Trump is quietly changing the Fed, even without firing Powell


Washington
 — 

Sweeping changes are coming to the world’s most powerful central bank, President Donald Trump and his top advisers have said — and they’re already starting to make good on that promise.

Treasury Secretary Scott Bessent last week made it clear that the Trump administration intends to shake up the Federal Reserve — just as it has done with the rest of the federal government.

Change at the central bank will accelerate once Chair Jerome Powell steps aside at the end of his term in May 2026 — or earlier if he resigns or Trump manages to fire him. Those changes include the rules that impact the largest US banks, which are already being reviewed, and on the Fed’s workforce of tens of thousands across the country.

“What we need to do is examine the entire Federal Reserve institution and whether they have been successful,” Bessent told CNBC on July 21. “All these PhDs over there, I don’t know what they do.”

“This is like universal basic income for academic economists,” he said.

In June, Trump began to etch the legacy of his second term on the Fed by elevating Michelle Bowman to lead banking regulation as a vice chair on the central bank’s Board of Governors. She had been a member of the board since 2018.

A cornerstone of Trump’s economic agenda is to slash regulations, and Bowman is widely expected to deliver on that goal when it comes to the banking industry. She has already begun to do exactly that: The Fed is in the process of revisiting and easing a raft of banking rules that came about in the aftermath of the global financial crisis of 2008.

For example, the Fed last month — after Bowman assumed her new role — proposed an overhaul of how much buffer global banks must have against their total leverage, or assets that carry some risk, such as loans and Treasury holdings. The board approved the proposal in late June.

The nation’s largest banks cheered the decision, arguing that it will allow them to lend more to businesses and consumers.

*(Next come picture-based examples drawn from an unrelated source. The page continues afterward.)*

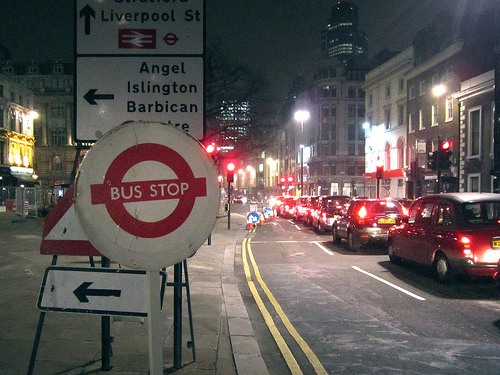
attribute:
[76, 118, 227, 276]
sign — white , red 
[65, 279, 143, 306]
arrow — black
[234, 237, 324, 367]
lines — yellow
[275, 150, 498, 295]
cars — stopped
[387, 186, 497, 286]
car — red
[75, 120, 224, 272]
bus stop — red, white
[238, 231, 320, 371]
lines — yellow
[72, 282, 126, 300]
arrow — black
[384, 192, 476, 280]
car — red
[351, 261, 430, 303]
line — white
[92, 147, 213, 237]
sign — red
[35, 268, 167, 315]
sign — black, white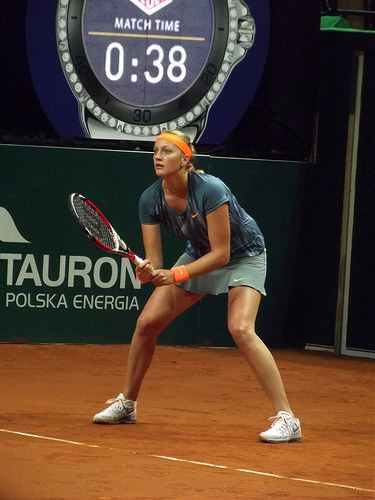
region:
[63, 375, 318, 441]
The woman is wearing white sneakers.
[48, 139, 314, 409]
Woman is playing tennis.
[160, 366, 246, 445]
Ground is brown color.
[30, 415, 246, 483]
White lines are in ground.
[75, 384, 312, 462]
Player is wearing white shoes.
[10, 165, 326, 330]
Barrier is green color.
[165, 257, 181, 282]
Player is wearing orange color band in wrist.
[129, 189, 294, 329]
Player is wearing grey color dress.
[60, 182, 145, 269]
Bat is red and white color.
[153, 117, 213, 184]
Player is wearing orange color hair band.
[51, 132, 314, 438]
Player is holding the tennis bat.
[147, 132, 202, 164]
a bright orange headband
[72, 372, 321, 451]
a pair of white tennis shoes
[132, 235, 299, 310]
a gray nike tennis skirt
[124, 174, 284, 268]
a gray nike athletic shirt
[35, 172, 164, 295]
a red and white tennis racket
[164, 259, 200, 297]
an orange nike wrist band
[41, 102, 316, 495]
a woman playing tennis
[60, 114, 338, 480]
a blond female athlete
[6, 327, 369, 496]
corner of a tennis court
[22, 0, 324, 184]
a large digital bilboard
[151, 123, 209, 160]
orange headband in woman's hair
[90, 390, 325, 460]
white sneakers without socks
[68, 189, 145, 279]
black and red tennis racket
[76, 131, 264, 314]
woman holding a tennis racket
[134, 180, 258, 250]
woman wearing a blue T-shirt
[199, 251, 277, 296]
woman wearing a gray skirt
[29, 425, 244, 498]
white line on a tennis court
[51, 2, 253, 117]
giant digital clock on the wall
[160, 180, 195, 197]
golden chain on woman's neck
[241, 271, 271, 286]
part of a skirt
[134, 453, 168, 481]
part of a ground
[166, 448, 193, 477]
part of a line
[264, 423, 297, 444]
part of a shoe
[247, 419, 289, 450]
edge of a shoe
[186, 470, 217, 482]
part of a ground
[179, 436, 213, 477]
part of a line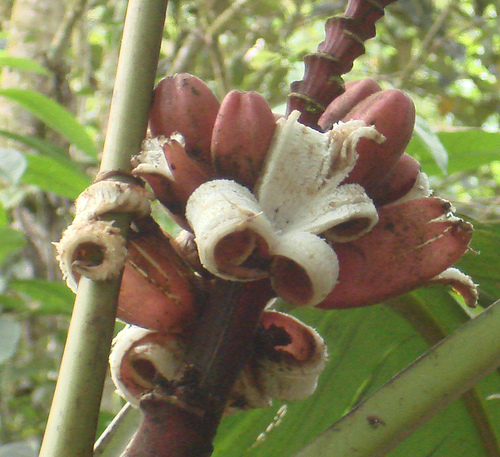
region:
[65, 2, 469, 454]
bad bananas on a tree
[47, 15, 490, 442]
bad bananas on a branch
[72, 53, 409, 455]
open bananas on a branch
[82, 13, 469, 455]
open bananas on a tree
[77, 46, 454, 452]
open red bananas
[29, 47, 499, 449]
red open bananas on a branch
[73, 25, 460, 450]
red open bananas on a tree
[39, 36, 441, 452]
bananas that are outside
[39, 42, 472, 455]
red bananas that are outside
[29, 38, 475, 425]
open bananas that are outside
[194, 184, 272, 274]
peel of the banana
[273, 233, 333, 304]
peel of the banana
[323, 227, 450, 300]
peel of the banana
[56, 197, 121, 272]
peel of the banana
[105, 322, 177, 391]
peel of the banana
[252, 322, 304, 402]
peel of the banana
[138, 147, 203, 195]
peel of the banana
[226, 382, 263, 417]
peel of the banana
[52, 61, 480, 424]
a hand of bananas on a banana tree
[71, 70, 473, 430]
the bananas grow on a red banana tree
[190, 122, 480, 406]
the bananas have ripened on the tree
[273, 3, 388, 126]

But critics say the overhaul “puts our banking system at risk by weakening capital of the largest banking organizations,” Fed Governor Michael Barr, who led banking regulation before Bowman, said after the proposal was approved.

Reconfiguring banking rules was the focus of a day-long conference Bowman spearheaded last week at the Fed’s headquarters in Washington, DC. By the end of the event, one thing was clear: The banking industry wants simpler regulation, and the Fed is now poised to deliver with Bowman in a key leadership role.

“Thirty-five years ago, the capital rules were simple and weak, and today they are complex and strong,” Mike Mayo, a Wells Fargo research analyst, said at a panel discussion at the event. “Let’s make them simpler and strong.”

Downsizing the Fed’s workforce and trimming spending

The Fed is already moving to trim headcount, but Trump officials have suggested that won’t be enough.

In May, Powell sent a memo to the central bank’s roughly 24,000 employees announcing plans to reduce its workforce by 10% in the coming years, citing “government-wide efforts to improve efficiency.” Fed employees are employed at regional banks across the country, with about 3,000 based in Washington, DC.

Powell’s announcement came after various government institutions went through staffing overhauls by the Trump administration this year.

Jerome Powell, chairman of the Federal Reserve, in Washington, DC, on July 22, 2025.

But recent comments suggest the White House is looking for even more cuts to the Fed. Bessent has called for a more aggressive downsizing and Kevin Warsh, a former Fed governor seen as a potential choice to succeed Powell, told Fox Business in a July 7 interview that there’s “plenty of deadwood” at the central bank.

Since mid-2022, the Fed has operated at a loss of more than $220 billion because it raised interest rates aggressively to tamp down high inflation, raising the interest costs tied to the debt holdings on its portfolio. Bessent frequently points to those losses in his criticism of the Fed.

The Trump administration’s criticism of the Fed’s $2.5 billion renovation project — which the president seems to have backed off from after his Thursday tour — is also indicative that administration officials view the central bank as an excessive spender.

Conducting mass layoffs at the Fed, however, may not be so simple, according to Bill English, a former senior Fed adviser.

“The chair has the authority to dismiss senior staff at the board, but to do a broader downsizing of the institution would require a vote of the board,” English told CNN. “The new chair may want to do that, but it’s hard to say how seriously the other board members would want to change the institution.”